Late last year, The Vestry of St. John’s voted to remove and restore it. The only method of restoration was to send it to Holland to have a piece of it repaired and recast. This work was completed, and the bell was returned to Saint John’s on April 24.

This bell has a grand history. Col. Benjamin Hanks cast the bell in his foundry in 1808. Born in Mansfield, Conn., in 1755, Benjamin Hanks served as a drummer during the American Revolution and took part in the march to Lexington in response to Paul Revere’s alarm, and later was a drummer with Gen. Israel Putnam’s Third Connecticut Regiment. He worked as an apprentice to Thomas Harland, a noted Norwich, Conn., clockmaker, and he is said to have spent time working in a foundry owned by Paul Revere. Around 1780, he established a bell and cannon foundry in Mansfield that made the bell that was installed in St. John’s bell tower in 1818.

This was the first bell ever to ring in Yonkers. In 1820, the Yonkers population was only 1,500 people. Saint John’s Episcopal Church, part of the Episcopal Diocese of New York, welcomes the community to join in celebrating the rich history in Getty Square, Yonkers. For more information, email parish@yonkerschurch.org or call 914-963-3033.

Editor’s Notes:

St. John’s Episcopal Church in Yonkers is the second oldest church in Westchester County. The oldest church in Westchester County is The Old Dutch Church of Sleepy Hollow, which was also built by a member of the Philipse family.

Frederick Philipse I, Lord of Philipse Manor, owned the vast stretch of land spanning from Spuyten Duyvil in the Bronx to the Croton River. After swearing allegiance and later being granted his Manorship from the English, he chose to establish his country seat at what was then known as north Tarrytown, where the Pocantico River flowed into the Hudson River.

Philipse’s wife died in 1691, and he soon remarried. His second wife, Catharine Van Cortlandt Derval, urged him to build a more permanent stone church for his tenants, and later in the decade he obliged her, being its architect, financier, and aid in its construction. A marble tablet in front of the church gives its completion date as 1699. The tablet was placed in the 19th century, however, and it is seen as more likely that the church was finished by 1697.

In 1685, when it was built in the wilderness north of New York City, the Old Dutch Church of Sleepy Hollow brought comfort and community to isolated pioneer families. Succeeding generations treasured the old church, the only house of worship in a wide area until 1837, when members of Old Dutch built a larger church nearby then another a few years later. Yet somehow they didn’t abandon the old church, which continues to this day to host the congregation every summer for worship services.

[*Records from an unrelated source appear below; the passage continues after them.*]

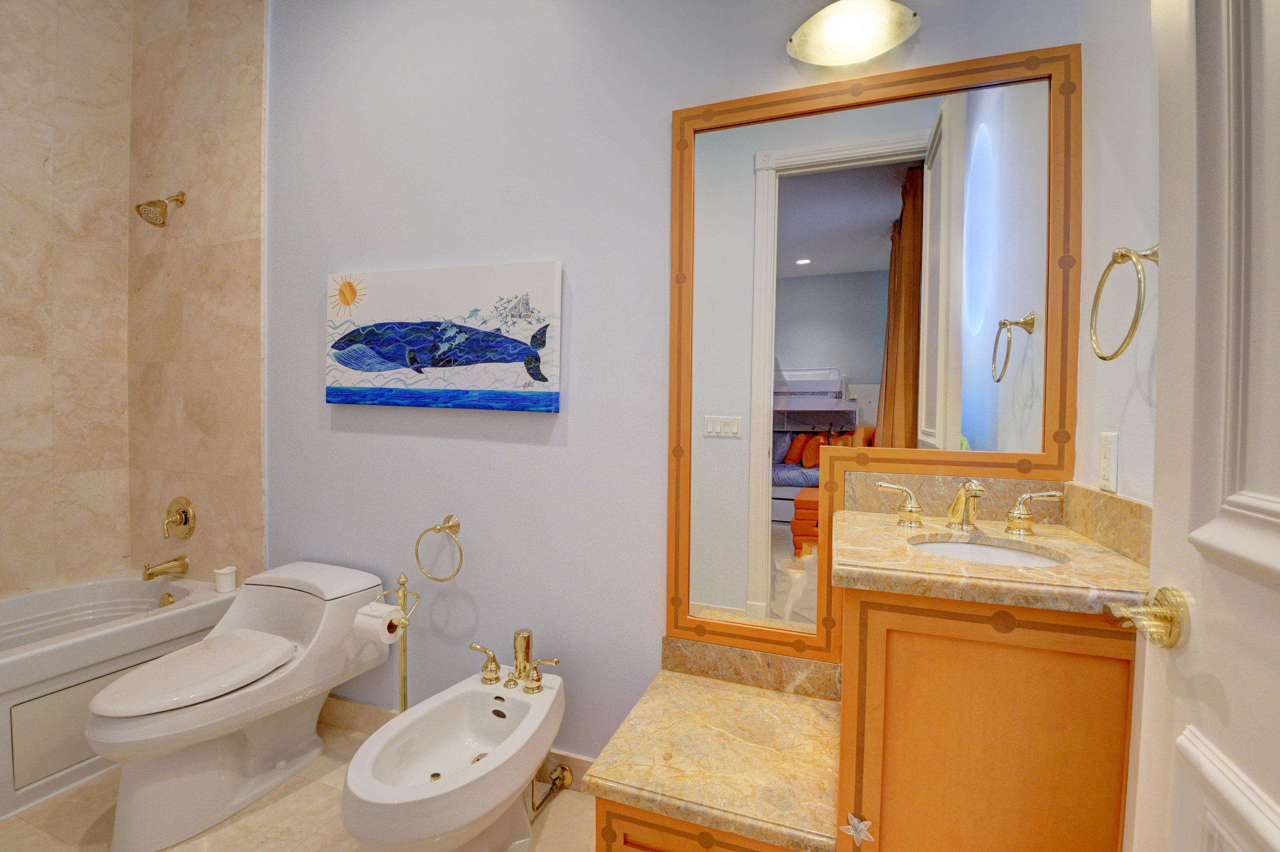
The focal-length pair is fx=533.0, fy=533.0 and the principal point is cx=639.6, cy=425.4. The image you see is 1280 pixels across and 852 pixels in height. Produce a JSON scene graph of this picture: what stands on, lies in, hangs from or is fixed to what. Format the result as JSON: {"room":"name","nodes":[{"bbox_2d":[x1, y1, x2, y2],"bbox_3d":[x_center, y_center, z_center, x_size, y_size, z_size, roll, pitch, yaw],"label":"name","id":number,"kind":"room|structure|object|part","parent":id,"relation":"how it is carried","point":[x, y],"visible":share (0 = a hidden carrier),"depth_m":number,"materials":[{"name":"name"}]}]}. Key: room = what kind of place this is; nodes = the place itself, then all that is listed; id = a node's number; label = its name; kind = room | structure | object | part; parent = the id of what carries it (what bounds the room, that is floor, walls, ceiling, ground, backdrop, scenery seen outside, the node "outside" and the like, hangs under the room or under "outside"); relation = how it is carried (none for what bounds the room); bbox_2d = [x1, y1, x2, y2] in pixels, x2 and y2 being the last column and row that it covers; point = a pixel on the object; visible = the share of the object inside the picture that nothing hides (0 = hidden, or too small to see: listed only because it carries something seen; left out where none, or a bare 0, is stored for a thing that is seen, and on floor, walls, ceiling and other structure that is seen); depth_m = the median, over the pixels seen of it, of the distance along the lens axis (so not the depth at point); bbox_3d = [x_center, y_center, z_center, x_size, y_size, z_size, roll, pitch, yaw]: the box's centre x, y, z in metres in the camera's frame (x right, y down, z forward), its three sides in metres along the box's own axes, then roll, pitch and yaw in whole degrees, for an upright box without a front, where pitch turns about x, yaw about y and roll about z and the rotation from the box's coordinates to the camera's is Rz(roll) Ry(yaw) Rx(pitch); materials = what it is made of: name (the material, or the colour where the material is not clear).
{"room":"bathroom","nodes":[
{"label":"bathroom","id":0,"kind":"room"},
{"bbox_2d":[0,0,139,594],"bbox_3d":[-2.667,-0.428,1.736,0.115,3.243,1.633,2,2,20],"label":"tiled wall","id":1,"kind":"structure","parent":0,"point":[3,368],"depth_m":2.24,"materials":[{"name":"beige tile"}]},
{"bbox_2d":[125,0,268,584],"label":"tiled shower wall","id":2,"kind":"structure","parent":0,"point":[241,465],"depth_m":2.29,"materials":[{"name":"beige tile"}]},
{"bbox_2d":[134,191,187,226],"bbox_3d":[-2.034,-0.924,2.260,0.120,0.171,0.163,2,2,20],"label":"shower head","id":3,"kind":"object","parent":2,"relation":"attached to","point":[139,207],"visible":0.99,"depth_m":2.23},
{"bbox_2d":[140,554,189,579],"bbox_3d":[-2.072,0.617,2.322,0.070,0.086,0.153,2,2,20],"label":"tub spout","id":4,"kind":"object","parent":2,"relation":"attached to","point":[148,574],"visible":0.98,"depth_m":2.31,"materials":[{"name":"metal"}]},
{"bbox_2d":[162,495,196,538],"bbox_3d":[-2.053,0.406,2.344,0.179,0.178,0.075,2,2,20],"label":"shower valve","id":5,"kind":"object","parent":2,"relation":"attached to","point":[184,522],"visible":0.98,"depth_m":2.35,"materials":[{"name":"gold metal"}]},
{"bbox_2d":[0,712,600,851],"bbox_3d":[-0.815,1.253,1.128,3.801,0.088,1.821,2,2,20],"label":"floor","id":6,"kind":"structure","parent":0,"point":[18,823],"depth_m":1.60,"materials":[{"name":"beige tile"}]},
{"bbox_2d":[0,570,234,821],"bbox_3d":[-2.259,0.938,1.700,0.748,0.472,1.504,2,2,20],"label":"bathtub","id":7,"kind":"object","parent":6,"relation":"on","point":[8,669],"visible":0.74,"depth_m":1.85,"materials":[{"name":"white plastic"}]},
{"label":"access panel","id":8,"kind":"part","parent":7,"relation":"part of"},
{"bbox_2d":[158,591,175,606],"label":"overflow drain","id":9,"kind":"object","parent":7,"relation":"attached to","point":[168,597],"visible":0.8,"depth_m":2.28,"materials":[{"name":"metal"}]},
{"bbox_2d":[213,565,237,591],"bbox_3d":[-1.732,0.640,2.230,0.076,0.088,0.075,2,2,20],"label":"white cup","id":10,"kind":"object","parent":7,"relation":"on","point":[219,582],"visible":1,"depth_m":2.21,"materials":[{"name":"white ceramic"}]},
{"bbox_2d":[85,560,393,851],"bbox_3d":[-1.291,0.861,1.743,0.477,0.651,0.782,2,2,20],"label":"toilet","id":11,"kind":"object","parent":6,"relation":"on","point":[364,587],"visible":0.99,"depth_m":1.63,"materials":[{"name":"white ceramic"}]},
{"bbox_3d":[-1.346,0.739,1.682,0.359,0.054,0.502,2,2,20],"label":"toilet lid","id":12,"kind":"part","parent":11,"relation":"part of","materials":[{"name":"white plastic"}]},
{"bbox_2d":[361,571,425,714],"bbox_3d":[-0.837,0.840,1.798,0.202,0.699,0.162,2,2,20],"label":"toilet paper stand","id":13,"kind":"object","parent":6,"relation":"on","point":[404,696],"visible":0.5,"depth_m":1.79,"materials":[{"name":"gold metal"}]},
{"bbox_2d":[351,601,404,643],"bbox_3d":[-0.856,0.645,1.743,0.127,0.110,0.098,2,2,20],"label":"toilet paper roll","id":14,"kind":"object","parent":13,"relation":"on","point":[366,622],"visible":0.88,"depth_m":1.71,"materials":[{"name":"white paper"}]},
{"bbox_2d":[339,650,566,851],"bbox_3d":[-0.464,0.940,1.453,0.407,0.545,0.667,2,2,20],"label":"bidet","id":15,"kind":"object","parent":6,"relation":"on","point":[399,796],"visible":0.99,"depth_m":1.39,"materials":[{"name":"white ceramic"}]},
{"bbox_3d":[-0.479,0.726,1.647,0.096,0.093,0.072,2,2,20],"label":"lever handle","id":16,"kind":"part","parent":15,"relation":"part of","materials":[{"name":"gold metal"}]},
{"bbox_2d":[467,627,560,693],"bbox_3d":[-0.386,0.710,1.632,0.306,0.148,0.121,2,2,20],"label":"bidet faucet","id":17,"kind":"object","parent":15,"relation":"on","point":[527,636],"visible":0.99,"depth_m":1.63,"materials":[{"name":"gold metal"}]},
{"bbox_3d":[-0.293,0.732,1.585,0.107,0.081,0.066,2,2,20],"label":"lever handle","id":18,"kind":"part","parent":15,"relation":"part of","materials":[{"name":"gold metal"}]},
{"bbox_2d":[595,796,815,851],"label":"vanity cabinet","id":19,"kind":"object","parent":6,"relation":"on","point":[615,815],"visible":0.2,"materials":[{"name":"brown wood"}]},
{"bbox_2d":[581,661,842,851],"bbox_3d":[0.220,0.762,1.305,0.544,0.040,0.559,2,2,20],"label":"marble countertop","id":20,"kind":"structure","parent":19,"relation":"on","point":[680,778],"depth_m":1.20,"materials":[{"name":"beige stone"}]},
{"bbox_2d":[835,580,1138,851],"bbox_3d":[0.743,0.767,1.206,0.543,0.897,0.526,2,2,20],"label":"vanity cabinet","id":21,"kind":"object","parent":6,"relation":"on","point":[1000,780],"visible":0.77,"depth_m":1.01,"materials":[{"name":"brown wood"}]},
{"bbox_2d":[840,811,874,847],"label":"starfish knob","id":22,"kind":"object","parent":21,"relation":"attached to","point":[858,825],"visible":0.98,"depth_m":1.00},
{"bbox_2d":[829,504,1149,614],"bbox_3d":[0.672,0.258,1.079,0.538,0.040,0.509,2,2,20],"label":"vanity countertop","id":23,"kind":"structure","parent":21,"relation":"on","point":[932,562],"depth_m":0.96,"materials":[{"name":"beige stone"}]},
{"bbox_2d":[874,479,1065,536],"bbox_3d":[0.740,0.180,1.217,0.381,0.119,0.157,2,2,20],"label":"faucet","id":24,"kind":"object","parent":23,"relation":"on","point":[1010,517],"visible":0.99,"depth_m":1.22,"materials":[{"name":"gold metal"}]},
{"bbox_2d":[906,536,1066,568],"bbox_3d":[0.707,0.333,1.080,0.321,0.124,0.298,2,2,20],"label":"sink","id":25,"kind":"object","parent":23,"relation":"in","point":[952,547],"visible":0.3,"depth_m":1.18,"materials":[{"name":"white ceramic"}]},
{"bbox_2d":[261,0,1081,758],"bbox_3d":[-0.536,-0.366,1.889,3.587,3.134,0.120,2,2,20],"label":"back wall","id":26,"kind":"structure","parent":0,"point":[657,299],"depth_m":1.78,"materials":[{"name":"paint"}]},
{"bbox_2d":[414,514,464,581],"bbox_3d":[-0.686,0.430,1.861,0.193,0.227,0.076,2,2,20],"label":"towel ring","id":27,"kind":"object","parent":26,"relation":"attached to","point":[454,525],"visible":0.99,"depth_m":1.85,"materials":[{"name":"gold metal"}]},
{"bbox_2d":[325,261,562,412],"bbox_3d":[-0.724,-0.297,1.875,0.986,0.483,0.040,2,2,20],"label":"painting","id":28,"kind":"object","parent":26,"relation":"attached to","point":[459,329],"visible":0.99,"depth_m":1.83},
{"bbox_2d":[321,693,598,789],"bbox_3d":[-0.678,1.130,1.911,1.872,0.104,0.014,2,2,20],"label":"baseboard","id":29,"kind":"structure","parent":26,"relation":"attached to","point":[337,708],"depth_m":2.01,"materials":[{"name":"beige tile"}]},
{"bbox_2d":[528,762,574,817],"bbox_3d":[-0.291,1.122,1.660,0.076,0.130,0.181,2,2,20],"label":"water supply valve","id":30,"kind":"object","parent":26,"relation":"attached to","point":[562,768],"visible":0.87,"depth_m":1.68,"materials":[{"name":"gold metal"}]},
{"bbox_2d":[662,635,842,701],"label":"backsplash","id":31,"kind":"structure","parent":26,"relation":"attached to","point":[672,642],"depth_m":1.52,"materials":[{"name":"beige stone"}]},
{"bbox_2d":[786,0,921,66],"bbox_3d":[0.533,-1.026,1.349,0.324,0.143,0.140,2,2,20],"label":"wall light","id":32,"kind":"object","parent":26,"relation":"attached to","point":[802,38],"visible":0.99,"depth_m":1.35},
{"bbox_2d":[667,33,1081,666],"bbox_3d":[0.552,-0.117,1.432,0.986,1.628,0.029,2,2,20],"label":"mirror","id":33,"kind":"object","parent":26,"relation":"attached to","point":[1063,438],"visible":0.92,"depth_m":1.41,"materials":[{"name":"mirror"}]},
{"bbox_2d":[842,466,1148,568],"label":"backsplash","id":34,"kind":"structure","parent":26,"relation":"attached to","point":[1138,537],"depth_m":1.28,"materials":[{"name":"beige stone"}]},
{"bbox_2d":[1073,0,1161,502],"bbox_3d":[0.861,-0.257,0.588,0.114,2.975,1.527,2,2,20],"label":"right wall","id":35,"kind":"structure","parent":0,"point":[1125,430],"depth_m":1.10,"materials":[{"name":"white paint"}]},
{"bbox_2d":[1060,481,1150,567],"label":"backsplash","id":36,"kind":"structure","parent":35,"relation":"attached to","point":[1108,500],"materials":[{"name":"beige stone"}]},
{"bbox_2d":[1098,430,1119,492],"bbox_3d":[0.981,0.074,1.122,0.010,0.120,0.073,2,2,20],"label":"wall outlet","id":37,"kind":"object","parent":35,"relation":"attached to","point":[1113,480],"visible":0.98,"depth_m":1.11,"materials":[{"name":"white plastic"}]},
{"bbox_2d":[1089,243,1159,361],"bbox_3d":[0.890,-0.223,0.960,0.087,0.217,0.189,2,2,20],"label":"towel ring","id":38,"kind":"object","parent":35,"relation":"attached to","point":[1123,254],"visible":0.95,"depth_m":0.95,"materials":[{"name":"gold metal"}]},
{"bbox_2d":[1125,0,1279,851],"bbox_3d":[0.550,0.109,0.313,0.140,2.206,0.848,2,2,20],"label":"door","id":39,"kind":"structure","parent":35,"relation":"in","point":[1146,674],"depth_m":0.60,"materials":[{"name":"white paint"}]},
{"bbox_2d":[1102,585,1189,648],"bbox_3d":[0.624,0.232,0.645,0.098,0.071,0.119,2,2,20],"label":"door handle","id":40,"kind":"object","parent":39,"relation":"attached to","point":[1170,614],"visible":0.94,"depth_m":0.64,"materials":[{"name":"gold metal"}]}
]}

What was it about the church on the Pocantico River, made famous by Washington Irving’s Legend of Sleepy Hollow?

“It stands on a knoll, surrounded by locust-trees and lofty elms, from among which its descent, whitewashed walls shine modestly forth, like Christian purity, beaming through the shades of retirement… To look upon this grass-grown yard, where the sunbeams seem to sleep so quietly, one would think that there, at least the dead might rest in peace,” wrote Irving in “The Legend of Sleepy Hollow.”

When Washington Irving set his ghost story about the Headless Horseman at the Old Dutch Church of Sleepy Hollow, he made the church world-famous. Ever since the publication of “The Legend of Sleepy Hollow” in 1819-20, visitors have come to see where Ichabod Crane led the choir and courted Katrina Van Tassel among the old gravestones in the churchyard, and looked for the grave of the Headless Horseman in the Old Burying Ground.

The church is recognized as the oldest extant church in New York and a national historic landmark. The Old Dutch burying ground, which surrounds it on three acres, is believed to predate the church. Irving is buried just up the hill, in the Sleepy Hollow Cemetery adjacent.

Other events at Old Dutch include Christmas Eve candlelight services, organ concerts and the Old Dutch Festival in the fall. Tours are scheduled on summer weekend afternoons. The Reformed Church partners with Historic Hudson Valley to present several dramatic readings of “The Legend of Sleepy Hollow” in the fall, and Charles Dickens’ “Christmas Carol.”